Ein so schöner Roman

Ich schmeiße nicht so schnell mit Lob um mich, aber Gert Loschützs neuer Roman, für den er sich immerhin 12 lange Jahre Zeit gelassen hat, war das Warten wahrlich wert!

Ein schönes Paar auf jedem Photo sind die Eltern, Hertha & Georg, des Erzählers Philipp Karst, die 1957, noch vor dem Mauerbau, nach einem Zwischenfall übereilt die ehemalige DDR verlassen müssen und sich mit ihrem zehnjährigen Sohn in einem Ort im Hessischen niederlassen. Das ersparte Ostgeld angelegt in einer Kamera, rüber geschmuggelt zwischen der Wäsche im leichten Gepäck. Nach nicht einmal einem Jahr führt dieses Werkzeug, dass  wie kein anderes als Erinnerungsbewahrer gilt, zum Bruch der Ehe. Die Mutter verlässt Vater und Sohn und taucht unter in der gerade Mal zehn Jahre alten Bundesrepublik. Die Kommunikation mit ihrem Sohn führt sie einseitig, lediglich über sporadisch gesendete Postkarten versehen mit kurzen, unpersönlichen Floskeln, ohne jede Möglichkeit für ihn ihr zu antworten oder sie zu kontaktieren. Jahre später kehrt sie ohne jede Erklärung an den Ort zurück, trifft sich mit ihren Sohn nun regelmäßig, wobei die Distanz und Sprachlosigkeit nie ganz verschwindet .

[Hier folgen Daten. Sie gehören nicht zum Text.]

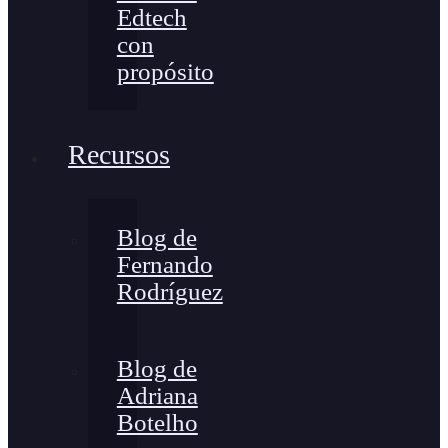
Edtech
con
propósito
Recursos
Blog de
Fernando
Rodríguez
Blog de
Adriana
Botelho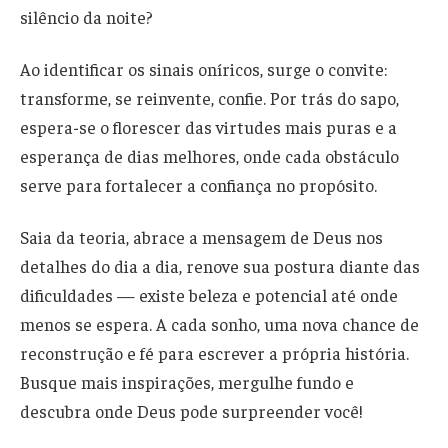
silêncio da noite?
Ao identificar os sinais oníricos, surge o convite:
transforme, se reinvente, confie. Por trás do sapo,
espera-se o florescer das virtudes mais puras e a
esperança de dias melhores, onde cada obstáculo
serve para fortalecer a confiança no propósito.
Saia da teoria, abrace a mensagem de Deus nos
detalhes do dia a dia, renove sua postura diante das
dificuldades — existe beleza e potencial até onde
menos se espera. A cada sonho, uma nova chance de
reconstrução e fé para escrever a própria história.
Busque mais inspirações, mergulhe fundo e
descubra onde Deus pode surpreender você!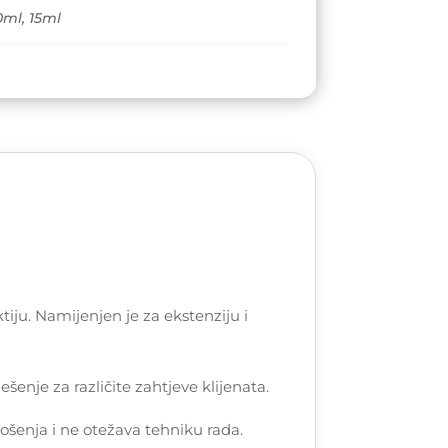
0ml, 15ml
iju. Namijenjen je za ekstenziju i
ešenje za različite zahtjeve klijenata.
nošenja i ne otežava tehniku rada.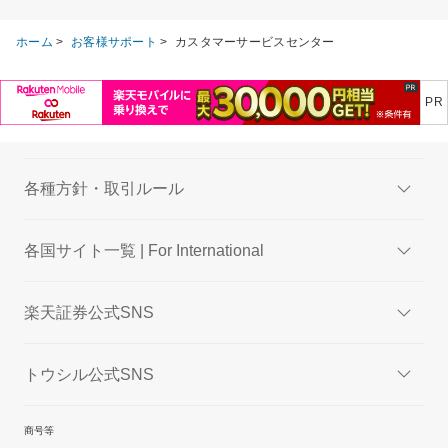
ホーム
>
お客様サポート
>
カスタマーサービスセンター
各種方針・取引ルール
各国サイト一覧 | For International
楽天証券公式SNS
トウシル公式SNS
商号等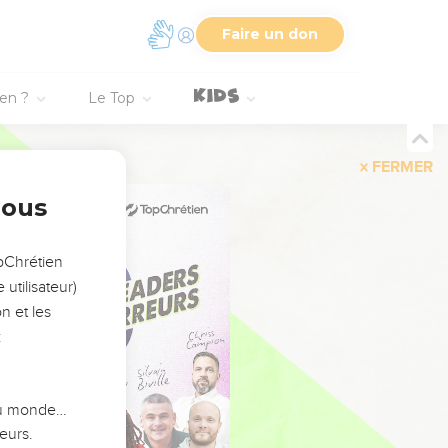
Faire un don
ien ?
Le Top
FERMER
nous
opChrétien
utilisateur)
n et les
:
 du monde…
eurs.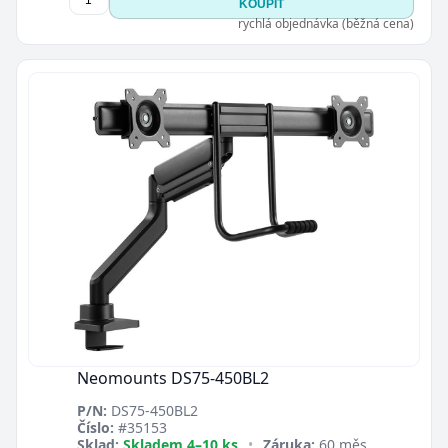
KOUPIT
rychlá objednávka (běžná cena)
Neomounts DS75-450BL2
P/N:
DS75-450BL2
Číslo:
#35153
Sklad:
Skladem 4–10 ks
•
Záruka:
60 měs.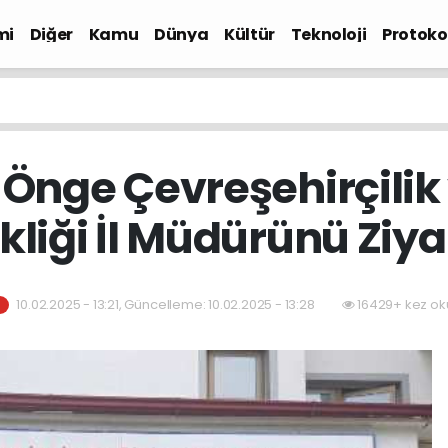
mi
Diğer
Kamu
Dünya
Kültür
Teknoloji
Protokol
Önge Çevreşehirçilik 
kliği İl Müdürünü Ziyar
10.02.2025 - 13:21, Güncelleme: 10.02.2025 - 13:28
16429+ kez ok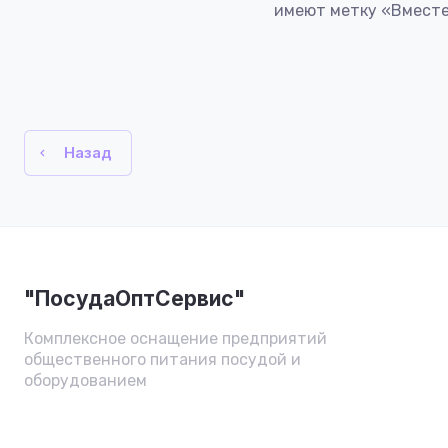
имеют метку «Вместе
Назад
"ПосудаОптСервис"
Комплексное оснащение предприятий
общественного питания посудой и
оборудованием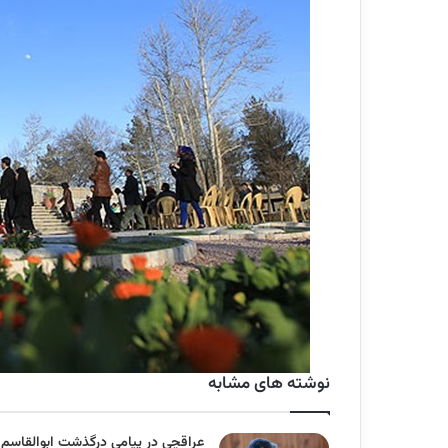
نوشته های مشابه
عراقچی در پیامی درگذشت ابوالقاسم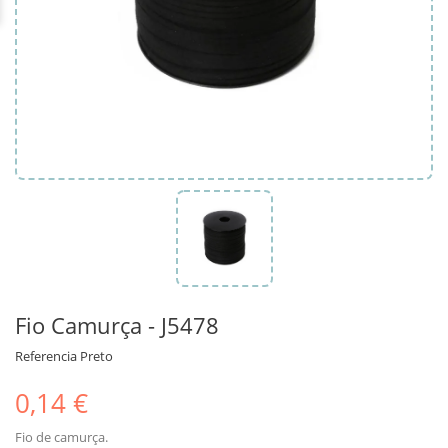
Fio Camurça - J5478
Referencia
Preto
0,14 €
Fio de camurça.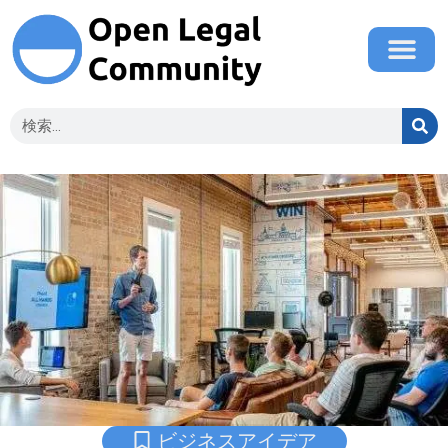
ビジネスアイデア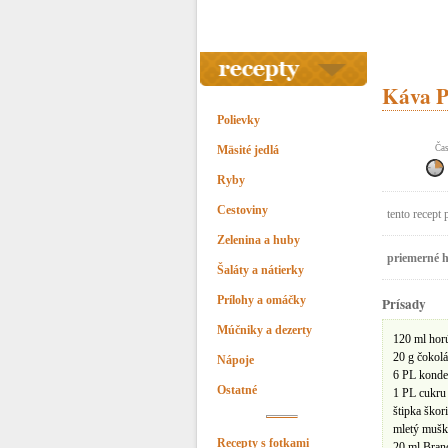
Káva 
Polievky
Mäsité jedlá
Čas
Ryby
Cestoviny
tento recept 
Zelenina a huby
priemerné h
Šaláty a nátierky
Prílohy a omáčky
Prísady
Múčniky a dezerty
120 ml hor
20 g čokol
Nápoje
6 PL konde
Ostatné
1 PL cukru
štipka škor
mletý mušk
Recepty s fotkami
20 ml Bran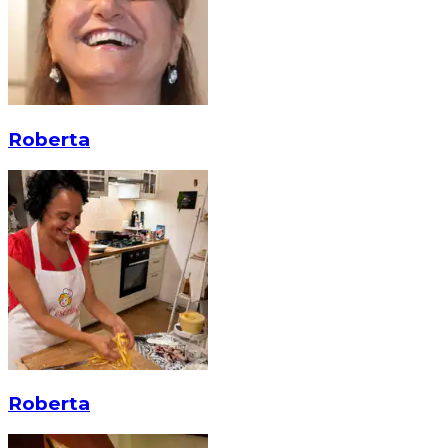
Roberta
Roberta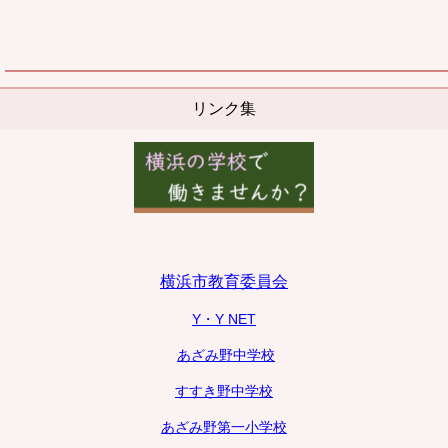
リンク集
横浜市教育委員会
Y・Y NET
あざみ野中学校
すすき野中学校
あざみ野第一小学校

Gert Loschütz Roman Ein schönes Paar mit autobiographischen Zügen, der Autor selbst ist 1946 in Genthin geboren, ist als Junge mit seinen Eltern in den Westen geflüchtet, wo die Mutter wenig später verstarb. Er kennt Flucht- und Verlusterfahrungen also aus eigener Erfahrungen und weiß, wie sehr das eine Biographie für immer prägt.

Sein Protagonist Philipp stößt nach dem Tod der Eltern, im Abstand von nur wenigen Wochen, wie es bei lange miteinander verbundener Eheleute nicht selten vorkommt, doch waren Herta und Georg seit über 40 Jahren getrennt, bei den nun folgenden Haushaltsauflösungen auf jenen Photoapparat & alte Photos. Dadurch beginnt er über das Leben & die Liebe der beiden Königskinder, die zum Schluss auf zwei gegenüber liegenden Hügeln der Stadt, getrennt durch einen Fluss, lebten, zu phantasieren.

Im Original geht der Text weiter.